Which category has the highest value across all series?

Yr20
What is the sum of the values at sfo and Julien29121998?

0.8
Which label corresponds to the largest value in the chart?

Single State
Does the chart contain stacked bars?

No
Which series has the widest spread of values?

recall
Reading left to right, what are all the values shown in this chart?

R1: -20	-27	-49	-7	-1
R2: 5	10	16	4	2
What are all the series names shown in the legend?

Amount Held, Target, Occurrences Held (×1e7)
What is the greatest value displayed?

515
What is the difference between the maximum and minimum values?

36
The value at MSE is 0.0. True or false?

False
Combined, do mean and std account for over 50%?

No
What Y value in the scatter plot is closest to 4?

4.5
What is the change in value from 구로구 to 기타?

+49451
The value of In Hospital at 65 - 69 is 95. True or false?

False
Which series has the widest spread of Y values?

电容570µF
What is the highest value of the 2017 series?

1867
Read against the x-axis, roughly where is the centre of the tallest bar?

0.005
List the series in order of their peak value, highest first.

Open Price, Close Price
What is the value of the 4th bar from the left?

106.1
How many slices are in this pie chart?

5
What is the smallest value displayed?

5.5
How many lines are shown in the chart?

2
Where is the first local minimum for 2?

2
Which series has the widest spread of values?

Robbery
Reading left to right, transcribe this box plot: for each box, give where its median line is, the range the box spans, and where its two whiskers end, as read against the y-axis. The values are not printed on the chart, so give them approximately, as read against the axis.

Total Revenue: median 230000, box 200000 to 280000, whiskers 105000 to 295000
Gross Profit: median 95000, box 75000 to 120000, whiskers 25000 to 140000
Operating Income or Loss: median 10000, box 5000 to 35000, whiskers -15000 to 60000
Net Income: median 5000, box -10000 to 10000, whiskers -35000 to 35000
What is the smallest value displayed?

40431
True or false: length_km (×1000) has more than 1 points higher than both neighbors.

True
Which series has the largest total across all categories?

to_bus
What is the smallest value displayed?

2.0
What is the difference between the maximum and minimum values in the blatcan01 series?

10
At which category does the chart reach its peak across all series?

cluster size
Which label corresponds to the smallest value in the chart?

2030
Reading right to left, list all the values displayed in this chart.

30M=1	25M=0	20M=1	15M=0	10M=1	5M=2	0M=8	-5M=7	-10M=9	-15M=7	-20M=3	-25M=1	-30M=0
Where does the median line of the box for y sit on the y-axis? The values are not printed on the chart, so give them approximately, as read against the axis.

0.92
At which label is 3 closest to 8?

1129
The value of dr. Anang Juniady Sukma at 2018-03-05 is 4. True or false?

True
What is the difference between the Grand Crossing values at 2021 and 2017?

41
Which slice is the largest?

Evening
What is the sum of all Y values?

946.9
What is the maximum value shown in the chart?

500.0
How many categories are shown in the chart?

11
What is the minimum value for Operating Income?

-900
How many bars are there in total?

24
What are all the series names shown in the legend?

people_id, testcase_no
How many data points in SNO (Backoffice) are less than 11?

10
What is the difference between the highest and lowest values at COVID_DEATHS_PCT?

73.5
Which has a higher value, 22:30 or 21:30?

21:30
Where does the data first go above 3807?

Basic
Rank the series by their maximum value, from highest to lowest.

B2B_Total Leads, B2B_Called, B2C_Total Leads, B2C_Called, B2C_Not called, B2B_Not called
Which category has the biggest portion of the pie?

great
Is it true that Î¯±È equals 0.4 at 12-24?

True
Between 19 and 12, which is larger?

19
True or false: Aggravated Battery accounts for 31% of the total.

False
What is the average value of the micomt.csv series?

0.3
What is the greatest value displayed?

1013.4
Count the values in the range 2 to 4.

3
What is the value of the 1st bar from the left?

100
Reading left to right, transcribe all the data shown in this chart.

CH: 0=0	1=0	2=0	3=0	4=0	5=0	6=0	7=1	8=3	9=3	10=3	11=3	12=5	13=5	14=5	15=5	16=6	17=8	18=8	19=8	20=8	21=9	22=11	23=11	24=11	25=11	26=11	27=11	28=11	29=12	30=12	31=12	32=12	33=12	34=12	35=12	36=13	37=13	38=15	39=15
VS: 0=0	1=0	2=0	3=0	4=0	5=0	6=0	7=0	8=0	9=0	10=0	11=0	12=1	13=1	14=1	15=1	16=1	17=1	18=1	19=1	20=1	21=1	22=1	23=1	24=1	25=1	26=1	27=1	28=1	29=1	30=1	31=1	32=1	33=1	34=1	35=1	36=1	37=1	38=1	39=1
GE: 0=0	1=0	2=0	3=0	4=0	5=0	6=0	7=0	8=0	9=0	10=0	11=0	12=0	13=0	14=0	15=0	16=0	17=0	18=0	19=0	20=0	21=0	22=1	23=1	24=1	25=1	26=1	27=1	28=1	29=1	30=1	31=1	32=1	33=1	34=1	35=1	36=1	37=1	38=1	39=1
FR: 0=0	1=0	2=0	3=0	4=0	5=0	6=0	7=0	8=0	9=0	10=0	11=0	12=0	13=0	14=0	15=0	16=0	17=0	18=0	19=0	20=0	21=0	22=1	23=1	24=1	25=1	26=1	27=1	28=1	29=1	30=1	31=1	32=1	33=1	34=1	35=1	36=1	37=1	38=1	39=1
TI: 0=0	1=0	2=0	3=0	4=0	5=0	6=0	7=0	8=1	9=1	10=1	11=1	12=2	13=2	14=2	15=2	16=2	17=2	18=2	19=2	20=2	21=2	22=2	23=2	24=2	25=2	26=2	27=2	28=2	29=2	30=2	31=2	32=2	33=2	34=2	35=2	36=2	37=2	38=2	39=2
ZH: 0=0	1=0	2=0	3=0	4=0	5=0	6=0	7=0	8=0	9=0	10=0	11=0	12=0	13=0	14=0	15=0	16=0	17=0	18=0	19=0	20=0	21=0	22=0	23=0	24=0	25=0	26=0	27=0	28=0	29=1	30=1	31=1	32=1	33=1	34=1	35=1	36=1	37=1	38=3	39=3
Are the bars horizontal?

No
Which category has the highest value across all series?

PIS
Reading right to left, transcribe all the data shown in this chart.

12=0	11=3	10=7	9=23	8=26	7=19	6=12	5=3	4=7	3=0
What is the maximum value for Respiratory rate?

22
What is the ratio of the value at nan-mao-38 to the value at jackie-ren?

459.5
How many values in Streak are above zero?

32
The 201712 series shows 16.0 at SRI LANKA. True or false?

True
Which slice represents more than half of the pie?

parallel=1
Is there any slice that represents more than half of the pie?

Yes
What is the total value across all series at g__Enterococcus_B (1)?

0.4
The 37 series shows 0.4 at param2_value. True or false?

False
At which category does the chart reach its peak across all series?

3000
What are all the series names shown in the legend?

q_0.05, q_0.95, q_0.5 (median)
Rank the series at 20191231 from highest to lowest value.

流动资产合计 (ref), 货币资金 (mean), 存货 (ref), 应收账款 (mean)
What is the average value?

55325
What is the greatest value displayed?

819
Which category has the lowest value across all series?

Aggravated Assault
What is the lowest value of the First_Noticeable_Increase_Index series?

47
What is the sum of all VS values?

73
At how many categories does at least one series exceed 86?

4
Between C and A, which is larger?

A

- - - - -

Recopiez à l'identique l'ensemble des entrées ci-dessus, sans en omettre aucune.

Which category has the highest value across all series?

Yr20
What is the sum of the values at sfo and Julien29121998?

0.8
Which label corresponds to the largest value in the chart?

Single State
Does the chart contain stacked bars?

No
Which series has the widest spread of values?

recall
Reading left to right, what are all the values shown in this chart?

R1: -20	-27	-49	-7	-1
R2: 5	10	16	4	2
What are all the series names shown in the legend?

Amount Held, Target, Occurrences Held (×1e7)
What is the greatest value displayed?

515
What is the difference between the maximum and minimum values?

36
The value at MSE is 0.0. True or false?

False
Combined, do mean and std account for over 50%?

No
What Y value in the scatter plot is closest to 4?

4.5
What is the change in value from 구로구 to 기타?

+49451
The value of In Hospital at 65 - 69 is 95. True or false?

False
Which series has the widest spread of Y values?

电容570µF
What is the highest value of the 2017 series?

1867
Read against the x-axis, roughly where is the centre of the tallest bar?

0.005
List the series in order of their peak value, highest first.

Open Price, Close Price
What is the value of the 4th bar from the left?

106.1
How many slices are in this pie chart?

5
What is the smallest value displayed?

5.5
How many lines are shown in the chart?

2
Where is the first local minimum for 2?

2
Which series has the widest spread of values?

Robbery
Reading left to right, transcribe this box plot: for each box, give where its median line is, the range the box spans, and where its two whiskers end, as read against the y-axis. The values are not printed on the chart, so give them approximately, as read against the axis.

Total Revenue: median 230000, box 200000 to 280000, whiskers 105000 to 295000
Gross Profit: median 95000, box 75000 to 120000, whiskers 25000 to 140000
Operating Income or Loss: median 10000, box 5000 to 35000, whiskers -15000 to 60000
Net Income: median 5000, box -10000 to 10000, whiskers -35000 to 35000
What is the smallest value displayed?

40431
True or false: length_km (×1000) has more than 1 points higher than both neighbors.

True
Which series has the largest total across all categories?

to_bus
What is the smallest value displayed?

2.0
What is the difference between the maximum and minimum values in the blatcan01 series?

10
At which category does the chart reach its peak across all series?

cluster size
Which label corresponds to the smallest value in the chart?

2030
Reading right to left, list all the values displayed in this chart.

30M=1	25M=0	20M=1	15M=0	10M=1	5M=2	0M=8	-5M=7	-10M=9	-15M=7	-20M=3	-25M=1	-30M=0
Where does the median line of the box for y sit on the y-axis? The values are not printed on the chart, so give them approximately, as read against the axis.

0.92
At which label is 3 closest to 8?

1129
The value of dr. Anang Juniady Sukma at 2018-03-05 is 4. True or false?

True
What is the difference between the Grand Crossing values at 2021 and 2017?

41
Which slice is the largest?

Evening
What is the sum of all Y values?

946.9
What is the maximum value shown in the chart?

500.0
How many categories are shown in the chart?

11
What is the minimum value for Operating Income?

-900
How many bars are there in total?

24
What are all the series names shown in the legend?

people_id, testcase_no
How many data points in SNO (Backoffice) are less than 11?

10
What is the difference between the highest and lowest values at COVID_DEATHS_PCT?

73.5
Which has a higher value, 22:30 or 21:30?

21:30
Where does the data first go above 3807?

Basic
Rank the series by their maximum value, from highest to lowest.

B2B_Total Leads, B2B_Called, B2C_Total Leads, B2C_Called, B2C_Not called, B2B_Not called
Which category has the biggest portion of the pie?

great
Is it true that Î¯±È equals 0.4 at 12-24?

True
Between 19 and 12, which is larger?

19
True or false: Aggravated Battery accounts for 31% of the total.

False
What is the average value of the micomt.csv series?

0.3
What is the greatest value displayed?

1013.4
Count the values in the range 2 to 4.

3
What is the value of the 1st bar from the left?

100
Reading left to right, transcribe all the data shown in this chart.

CH: 0=0	1=0	2=0	3=0	4=0	5=0	6=0	7=1	8=3	9=3	10=3	11=3	12=5	13=5	14=5	15=5	16=6	17=8	18=8	19=8	20=8	21=9	22=11	23=11	24=11	25=11	26=11	27=11	28=11	29=12	30=12	31=12	32=12	33=12	34=12	35=12	36=13	37=13	38=15	39=15
VS: 0=0	1=0	2=0	3=0	4=0	5=0	6=0	7=0	8=0	9=0	10=0	11=0	12=1	13=1	14=1	15=1	16=1	17=1	18=1	19=1	20=1	21=1	22=1	23=1	24=1	25=1	26=1	27=1	28=1	29=1	30=1	31=1	32=1	33=1	34=1	35=1	36=1	37=1	38=1	39=1
GE: 0=0	1=0	2=0	3=0	4=0	5=0	6=0	7=0	8=0	9=0	10=0	11=0	12=0	13=0	14=0	15=0	16=0	17=0	18=0	19=0	20=0	21=0	22=1	23=1	24=1	25=1	26=1	27=1	28=1	29=1	30=1	31=1	32=1	33=1	34=1	35=1	36=1	37=1	38=1	39=1
FR: 0=0	1=0	2=0	3=0	4=0	5=0	6=0	7=0	8=0	9=0	10=0	11=0	12=0	13=0	14=0	15=0	16=0	17=0	18=0	19=0	20=0	21=0	22=1	23=1	24=1	25=1	26=1	27=1	28=1	29=1	30=1	31=1	32=1	33=1	34=1	35=1	36=1	37=1	38=1	39=1
TI: 0=0	1=0	2=0	3=0	4=0	5=0	6=0	7=0	8=1	9=1	10=1	11=1	12=2	13=2	14=2	15=2	16=2	17=2	18=2	19=2	20=2	21=2	22=2	23=2	24=2	25=2	26=2	27=2	28=2	29=2	30=2	31=2	32=2	33=2	34=2	35=2	36=2	37=2	38=2	39=2
ZH: 0=0	1=0	2=0	3=0	4=0	5=0	6=0	7=0	8=0	9=0	10=0	11=0	12=0	13=0	14=0	15=0	16=0	17=0	18=0	19=0	20=0	21=0	22=0	23=0	24=0	25=0	26=0	27=0	28=0	29=1	30=1	31=1	32=1	33=1	34=1	35=1	36=1	37=1	38=3	39=3
Are the bars horizontal?

No
Which category has the highest value across all series?

PIS
Reading right to left, transcribe all the data shown in this chart.

12=0	11=3	10=7	9=23	8=26	7=19	6=12	5=3	4=7	3=0
What is the maximum value for Respiratory rate?

22
What is the ratio of the value at nan-mao-38 to the value at jackie-ren?

459.5
How many values in Streak are above zero?

32
The 201712 series shows 16.0 at SRI LANKA. True or false?

True
Which slice represents more than half of the pie?

parallel=1
Is there any slice that represents more than half of the pie?

Yes
What is the total value across all series at g__Enterococcus_B (1)?

0.4
The 37 series shows 0.4 at param2_value. True or false?

False
At which category does the chart reach its peak across all series?

3000
What are all the series names shown in the legend?

q_0.05, q_0.95, q_0.5 (median)
Rank the series at 20191231 from highest to lowest value.

流动资产合计 (ref), 货币资金 (mean), 存货 (ref), 应收账款 (mean)
What is the average value?

55325
What is the greatest value displayed?

819
Which category has the lowest value across all series?

Aggravated Assault
What is the lowest value of the First_Noticeable_Increase_Index series?

47
What is the sum of all VS values?

73
At how many categories does at least one series exceed 86?

4
Between C and A, which is larger?

A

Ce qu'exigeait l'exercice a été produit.